> TASKS FOR THIS EXERCISE:
1 – Translate this sentence from the Divine Mercy Sunday text into Spanish: "The Caribbean region is no stranger to the suffering and evil of which the Pope speaks."
2 – Reproduce the part of the Divine Mercy Sunday text starting at "The nation needs" and ending at "in the future.", without changing a word.

> SOURCE EXTRACT:
───

Today, Divine Mercy Sunday, suggests itself as a special day of thanksgiving to God for all the benefits that flow from Jesus’ passion, death and resurrection.
In 1995, John Paul II described this second Sunday of Easter, which brings to completion the celebration of the Church’s greatest octave, as “the Sunday of thanksgiving for all the goodness that God has shown us in the whole Easter mystery.”
It is through this awareness and acceptance of what Christ has done for all humanity in vanquishing suffering and evil “at their roots”, as Pope Benedict XVI says, that the Feast of Divine Mercy can best be understood and appreciated.
Suffering and evil are with us in conspicuous ways today, as the Pope illustrates in his message to the city of Rome and the world on Easter Sunday. They visit the world in “natural calamities and human tragedies that cause innumerable victims and enormous material destruction”, the Pope said.
He lamented the scourge of hunger and incurable diseases, terrorism and kidnapping, and the “thousand faces of violence” in the name of religion.
He drew reference to the unconscionable suffering and evil present in several parts of Africa and in the Pacific, as well as in Afghanistan and Iraq from where “nothing positive comes”. Evil and hardship afflict Christian communities as well as non-Christian peoples.
The world will always have need of God’s mercy but these dire situations make the world particularly ripe for God’s mercy. Because Christ is alive in the world and his power and healing can be experienced through men and women living today and because he has left the world the supreme example of love, we have an opportunity for mercy and peace and, therefore, hope.
The Caribbean region is no stranger to the suffering and evil of which the Pope speaks. His words resonate easily with us here in Trinidad and Tobago.
Defying sickness and death
While the public must be grateful for any drop in the crime rate, this is hardly the time for groups that have worked with gangs in the troubled areas of our country to give themselves kudos for a job well done. To get at the root of our crime problem will take more than this or that programme, however well-intentioned.
The Feast of Divine Mercy celebrates, in a manner of speaking, the gut-wrenching pain of a God who cannot bear to see his children suffer. It is for this reason that Christ came among us, endured the Passion and rose from the dead.
The nation needs men and women filled with the fire of Christ’s Spirit to counter the evils that confront our people. Because of what Christ has done, the celebration of Divine Mercy is as much a celebration of thanksgiving as it is an expression of confident trust and hope in the future.
This feast, in addition to petitioning God to intervene in our lives with his mercy, demands that believers show his mercy to all; that we ask God to grant to all citizens the grace to confront suffering and evil wherever they exist in the country.
In the first reading today from the Acts of the Apostles 5: 12-16, Peter and the other apostles – renewed by the power of the Spirit promised by Jesus – can be a wonderful inspiration for us all as they go about defying sickness and death, working “many signs and wonders”.

───

> EXTRACTED RECORDS:

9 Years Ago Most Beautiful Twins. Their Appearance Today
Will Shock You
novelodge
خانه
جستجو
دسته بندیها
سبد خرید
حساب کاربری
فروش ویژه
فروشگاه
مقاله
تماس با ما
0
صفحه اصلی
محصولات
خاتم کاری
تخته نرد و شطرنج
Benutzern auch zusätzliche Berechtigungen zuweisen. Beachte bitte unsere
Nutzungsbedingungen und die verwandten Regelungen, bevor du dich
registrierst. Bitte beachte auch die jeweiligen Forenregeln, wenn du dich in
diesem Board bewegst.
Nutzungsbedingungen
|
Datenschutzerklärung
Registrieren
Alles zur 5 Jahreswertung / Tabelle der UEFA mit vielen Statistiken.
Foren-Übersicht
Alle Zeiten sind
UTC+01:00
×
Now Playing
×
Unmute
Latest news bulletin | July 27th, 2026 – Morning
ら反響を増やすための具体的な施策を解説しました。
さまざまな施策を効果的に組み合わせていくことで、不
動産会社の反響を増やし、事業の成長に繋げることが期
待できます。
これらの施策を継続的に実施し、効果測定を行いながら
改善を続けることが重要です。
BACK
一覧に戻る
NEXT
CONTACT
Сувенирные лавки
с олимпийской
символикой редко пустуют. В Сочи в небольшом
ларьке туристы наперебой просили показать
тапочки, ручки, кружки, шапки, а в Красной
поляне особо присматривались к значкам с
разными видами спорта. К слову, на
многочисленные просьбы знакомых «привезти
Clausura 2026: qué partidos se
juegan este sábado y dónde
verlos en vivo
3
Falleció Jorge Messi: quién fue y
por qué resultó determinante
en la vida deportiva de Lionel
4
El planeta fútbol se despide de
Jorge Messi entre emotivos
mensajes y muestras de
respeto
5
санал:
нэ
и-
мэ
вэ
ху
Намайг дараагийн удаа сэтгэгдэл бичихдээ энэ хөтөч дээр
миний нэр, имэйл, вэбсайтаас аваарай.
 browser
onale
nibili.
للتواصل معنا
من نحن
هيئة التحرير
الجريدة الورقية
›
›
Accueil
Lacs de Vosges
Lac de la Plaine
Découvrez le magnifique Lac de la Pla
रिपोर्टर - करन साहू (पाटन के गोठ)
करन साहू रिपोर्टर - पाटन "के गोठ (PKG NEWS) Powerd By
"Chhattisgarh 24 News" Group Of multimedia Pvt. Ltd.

───

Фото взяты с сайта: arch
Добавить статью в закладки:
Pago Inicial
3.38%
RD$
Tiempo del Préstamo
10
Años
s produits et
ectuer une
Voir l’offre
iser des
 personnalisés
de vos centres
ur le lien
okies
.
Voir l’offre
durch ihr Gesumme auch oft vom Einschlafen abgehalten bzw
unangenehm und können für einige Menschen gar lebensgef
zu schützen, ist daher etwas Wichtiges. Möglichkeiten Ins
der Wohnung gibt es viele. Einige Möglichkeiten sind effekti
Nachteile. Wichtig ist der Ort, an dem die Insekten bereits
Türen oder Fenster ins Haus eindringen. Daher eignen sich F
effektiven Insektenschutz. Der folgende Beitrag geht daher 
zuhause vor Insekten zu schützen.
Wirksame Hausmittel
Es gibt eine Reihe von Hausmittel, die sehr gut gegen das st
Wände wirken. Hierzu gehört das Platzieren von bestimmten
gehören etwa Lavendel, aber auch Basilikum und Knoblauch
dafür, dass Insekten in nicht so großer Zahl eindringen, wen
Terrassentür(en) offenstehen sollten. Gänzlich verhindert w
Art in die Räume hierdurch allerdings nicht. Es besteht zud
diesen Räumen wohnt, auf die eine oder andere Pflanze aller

───

> SOLUTIONS TO THE EXERCISE:
1 – La región del Caribe no es ajena al sufrimiento y al mal de los que habla el Papa.

2 –
The nation needs men and women filled with the fire of Christ’s Spirit to counter the evils that confront our people. Because of what Christ has done, the celebration of Divine Mercy is as much a celebration of thanksgiving as it is an expression of confident trust and hope in the future.